### [課題の指示]
要介護化と余命に関する研究発表の資料文から、身体組成と身体機能の指標として挙げられているものをすべて書き出しなさい。

**** 資料文

東京都健康長寿医療センターは3月4日、要介護化(要支援・要介護状態の新規発生)には、男女一貫して身体組成(骨格筋量・脂肪量)よりも身体機能(握力・歩行能力)が強く影響する一方、余命には、男性では骨格筋量、女性では脂肪量が、それぞれ身体機能とは独立して影響することが確認されたことを発表した。

同成果は、東京都健康長寿医療センター 研究所 社会参加と地域保健研究チームの藤原佳典研究部長らの研究チームによるもの。詳細は、サルコペニアと筋肉喪失、体組成などを扱う学術誌「Journal of Cachexia, Sarcopenia and Muscle」に掲載された。

********
**** 元データ

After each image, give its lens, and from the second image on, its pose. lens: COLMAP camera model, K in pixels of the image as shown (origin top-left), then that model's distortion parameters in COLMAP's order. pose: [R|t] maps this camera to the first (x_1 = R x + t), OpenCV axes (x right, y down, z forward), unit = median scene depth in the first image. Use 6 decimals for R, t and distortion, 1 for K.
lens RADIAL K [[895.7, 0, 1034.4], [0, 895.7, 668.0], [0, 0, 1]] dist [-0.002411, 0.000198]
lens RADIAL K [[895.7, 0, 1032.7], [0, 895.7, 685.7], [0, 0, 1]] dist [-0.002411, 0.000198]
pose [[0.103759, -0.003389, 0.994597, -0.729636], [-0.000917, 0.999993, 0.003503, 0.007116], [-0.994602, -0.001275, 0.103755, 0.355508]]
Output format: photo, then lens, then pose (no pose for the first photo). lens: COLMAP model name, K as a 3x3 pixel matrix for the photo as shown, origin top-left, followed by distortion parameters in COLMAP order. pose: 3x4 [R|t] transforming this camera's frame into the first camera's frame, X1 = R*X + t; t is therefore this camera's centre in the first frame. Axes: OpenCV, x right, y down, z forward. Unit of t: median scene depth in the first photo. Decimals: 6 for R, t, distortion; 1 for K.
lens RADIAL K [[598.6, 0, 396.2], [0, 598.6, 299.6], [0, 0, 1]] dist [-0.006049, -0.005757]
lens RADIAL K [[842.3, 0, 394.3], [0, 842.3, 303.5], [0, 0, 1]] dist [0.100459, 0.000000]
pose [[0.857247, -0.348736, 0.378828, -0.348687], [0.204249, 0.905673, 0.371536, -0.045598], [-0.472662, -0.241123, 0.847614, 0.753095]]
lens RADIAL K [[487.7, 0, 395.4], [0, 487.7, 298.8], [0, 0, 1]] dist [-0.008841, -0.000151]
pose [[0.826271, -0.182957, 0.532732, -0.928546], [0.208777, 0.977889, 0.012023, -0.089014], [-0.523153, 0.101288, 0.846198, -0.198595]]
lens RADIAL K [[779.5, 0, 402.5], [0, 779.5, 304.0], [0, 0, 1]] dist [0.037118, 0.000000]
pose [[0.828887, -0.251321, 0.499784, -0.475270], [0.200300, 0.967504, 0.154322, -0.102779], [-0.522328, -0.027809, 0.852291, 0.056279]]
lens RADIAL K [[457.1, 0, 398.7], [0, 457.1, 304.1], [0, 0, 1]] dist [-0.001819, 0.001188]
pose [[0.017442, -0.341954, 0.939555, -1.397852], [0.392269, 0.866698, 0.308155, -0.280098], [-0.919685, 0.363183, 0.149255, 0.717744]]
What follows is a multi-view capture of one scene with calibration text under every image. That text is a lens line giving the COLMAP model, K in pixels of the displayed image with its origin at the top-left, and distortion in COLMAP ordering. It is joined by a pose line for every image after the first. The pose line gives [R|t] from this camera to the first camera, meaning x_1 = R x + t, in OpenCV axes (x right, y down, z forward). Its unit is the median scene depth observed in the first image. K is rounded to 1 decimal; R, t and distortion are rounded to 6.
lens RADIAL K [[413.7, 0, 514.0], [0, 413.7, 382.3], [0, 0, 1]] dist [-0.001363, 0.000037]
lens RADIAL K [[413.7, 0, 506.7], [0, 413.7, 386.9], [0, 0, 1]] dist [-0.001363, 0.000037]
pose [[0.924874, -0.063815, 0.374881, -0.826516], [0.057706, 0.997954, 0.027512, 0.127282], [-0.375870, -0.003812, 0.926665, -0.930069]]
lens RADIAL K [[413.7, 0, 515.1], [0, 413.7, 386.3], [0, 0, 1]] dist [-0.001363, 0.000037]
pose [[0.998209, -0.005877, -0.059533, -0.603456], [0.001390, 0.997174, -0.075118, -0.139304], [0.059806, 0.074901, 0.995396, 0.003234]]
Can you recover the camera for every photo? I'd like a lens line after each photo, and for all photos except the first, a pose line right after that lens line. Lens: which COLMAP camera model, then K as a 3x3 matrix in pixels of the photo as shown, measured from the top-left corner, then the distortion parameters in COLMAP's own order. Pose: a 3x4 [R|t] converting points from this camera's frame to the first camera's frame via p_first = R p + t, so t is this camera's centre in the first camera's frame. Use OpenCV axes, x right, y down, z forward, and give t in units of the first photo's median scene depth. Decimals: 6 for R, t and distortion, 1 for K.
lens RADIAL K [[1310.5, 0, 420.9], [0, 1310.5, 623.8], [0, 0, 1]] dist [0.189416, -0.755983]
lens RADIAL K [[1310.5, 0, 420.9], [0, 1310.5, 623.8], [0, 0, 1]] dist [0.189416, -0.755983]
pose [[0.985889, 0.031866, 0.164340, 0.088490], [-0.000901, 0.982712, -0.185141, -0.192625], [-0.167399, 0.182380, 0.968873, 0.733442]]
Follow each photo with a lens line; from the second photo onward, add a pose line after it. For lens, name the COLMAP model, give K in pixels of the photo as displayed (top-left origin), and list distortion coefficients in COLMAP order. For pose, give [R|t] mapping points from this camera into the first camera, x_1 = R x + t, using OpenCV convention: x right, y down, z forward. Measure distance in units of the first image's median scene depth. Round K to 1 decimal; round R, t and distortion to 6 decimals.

********

### [解答]
身体組成:骨格筋量、脂肪量
身体機能:握力、歩行能力